Madame Laudine’s watery lips tweaked in a sly smile that told me she had gained her object, though I did not yet understand what she was after.

“Oh, no? We must remedy your deprivation, then! As it so happens, Anura has composed some verses in honor of Mariam’s new reign. Darling Anura, could I perhaps prevail on you to recite your latest for these gentlemen?”

Gus by now was thoroughly purple in the face, though he kept his expression locked in a sort of strained abstraction that fooled no one.

Asterion’s horns bucked. “Ladies, we are regrettably preoccupied at the moment. I’m afraid—”

“Oh, but one can always find time for true beauty, Asterion!” Madame Laudine gave a warbling laugh, and I knew at once that, alone with Anura, she laughed in a very different key. Insolence knocked inside her coquetry like a clapper in a bell. “Business means nothing unless it allows for the elevation of the spirit. Dearest Anura, it seems these gentlemen’s need of your art is acute.”

Anura hadn’t yet spoken, but now she bulged upward and resettled herself and her scarlet eyes—at long last!—rotated to meet mine. I suppose anyone else might have mistaken her look for the usual crude inquisitiveness, but oh, I saw something in it grave, and tender, and faithful. She had come to me, and she cared. My endless flashing fired with a new brilliance, as if I could make it spell her name.

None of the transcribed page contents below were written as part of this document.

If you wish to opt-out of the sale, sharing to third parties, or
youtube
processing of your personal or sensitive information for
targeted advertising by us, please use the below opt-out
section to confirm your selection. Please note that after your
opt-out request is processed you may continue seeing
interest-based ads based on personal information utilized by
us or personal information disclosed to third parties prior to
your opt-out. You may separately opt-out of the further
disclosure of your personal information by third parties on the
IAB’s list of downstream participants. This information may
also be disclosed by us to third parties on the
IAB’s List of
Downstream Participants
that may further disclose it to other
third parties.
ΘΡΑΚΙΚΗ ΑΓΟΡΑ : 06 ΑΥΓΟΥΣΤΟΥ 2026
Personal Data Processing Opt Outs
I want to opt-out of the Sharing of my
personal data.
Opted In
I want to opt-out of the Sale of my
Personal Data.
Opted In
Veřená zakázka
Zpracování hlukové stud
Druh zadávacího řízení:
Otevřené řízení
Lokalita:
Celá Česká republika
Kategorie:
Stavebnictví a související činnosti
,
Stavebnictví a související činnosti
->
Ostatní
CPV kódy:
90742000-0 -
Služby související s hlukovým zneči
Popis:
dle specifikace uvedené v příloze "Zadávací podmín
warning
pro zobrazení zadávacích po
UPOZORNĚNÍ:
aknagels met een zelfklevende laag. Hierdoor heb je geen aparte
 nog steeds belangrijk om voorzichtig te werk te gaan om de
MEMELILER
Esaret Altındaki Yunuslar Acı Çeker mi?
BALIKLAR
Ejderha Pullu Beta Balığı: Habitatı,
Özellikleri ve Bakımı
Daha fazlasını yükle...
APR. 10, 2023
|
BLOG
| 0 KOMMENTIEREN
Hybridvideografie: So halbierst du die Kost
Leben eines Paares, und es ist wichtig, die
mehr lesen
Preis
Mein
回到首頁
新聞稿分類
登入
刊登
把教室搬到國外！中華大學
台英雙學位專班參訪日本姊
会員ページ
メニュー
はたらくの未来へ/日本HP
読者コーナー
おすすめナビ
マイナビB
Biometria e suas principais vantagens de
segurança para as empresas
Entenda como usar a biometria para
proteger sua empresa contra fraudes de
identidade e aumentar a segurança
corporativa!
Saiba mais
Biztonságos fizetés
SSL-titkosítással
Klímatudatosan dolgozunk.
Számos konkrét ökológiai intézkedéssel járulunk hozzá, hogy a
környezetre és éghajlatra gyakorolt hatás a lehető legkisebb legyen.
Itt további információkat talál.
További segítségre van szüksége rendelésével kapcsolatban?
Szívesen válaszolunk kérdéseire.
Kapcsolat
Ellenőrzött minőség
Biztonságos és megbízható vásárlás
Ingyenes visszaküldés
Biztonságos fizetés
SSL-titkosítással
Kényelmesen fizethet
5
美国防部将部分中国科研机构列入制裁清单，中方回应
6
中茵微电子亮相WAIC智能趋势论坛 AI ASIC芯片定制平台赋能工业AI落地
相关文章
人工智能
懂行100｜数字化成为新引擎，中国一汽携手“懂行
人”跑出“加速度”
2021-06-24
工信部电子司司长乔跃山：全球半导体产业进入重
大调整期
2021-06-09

“Sorcerers as well as ordinary mortals may live their whole lives immured in loneliness. But poetry is the power that speaks through the walls.” Anura’s voice had a low rumble like scattering pebbles, and I felt sure the loneliness she meant was mine.

“Tell us, then,” Asterion said with ill grace. “Since nothing else will satisfy you.”

Madame Laudine smiled as if he had expressed the warmest enthusiasm. Nemo’s head tipped back so that his gaze slanted across his cheekbones, and I guessed that, like me, he wondered at the point of their game. Gus stamped in place as if he had half a mind to storm off, but he was too uncertain to follow through. It was apparent that, in his arrogance, he thought the whole performance was meant for his exclusive benefit.

It was not. Anura began.

“Where is the wine that ever forged its glass?

None ever, oh, none ever,

For garnet contradiction holds it fast.

The cup is but a spill belied,

And wine englassed is flow denied.

“Where is the glass that ever made man fall?

None ever, oh, none ever,

For trampled grape, disordered dream, and all,

Drain down his throat like whispered lies,

The glass left empty as his eyes.

“Where is the poison that was in the wine?

Forever, oh, forever

It claims his veins to be its vine,

Its fruit cold stones, its scent stopped breath,

For wine’s true form wreathes through his death.”

Anura ceased speaking. There followed a long silence, for it was a very uncomfortable poem, and a puzzling one. Gus twitched. Then Asterion forced a laugh, loud and dismissive, as if he could frighten away Anura’s words if he only barked at them loudly enough.

“But what in the name of all impossibilities has that to do with Mariam?”

It had been evident to me as soon as Madame Laudine broached the subject that there had not been nearly enough time for Anura to write a commemorative poem. Now from the general fidgeting of the company I gathered that this complication had dawned on them as well. Anura’s mouth broadened even further if such a thing were possible; it was hard to say if it was a grimace or a smile.

“The significance of a poem is not always immediately apparent.” She was gazing at me as she spoke. “In time its bearing on the present moment will become quite clear.”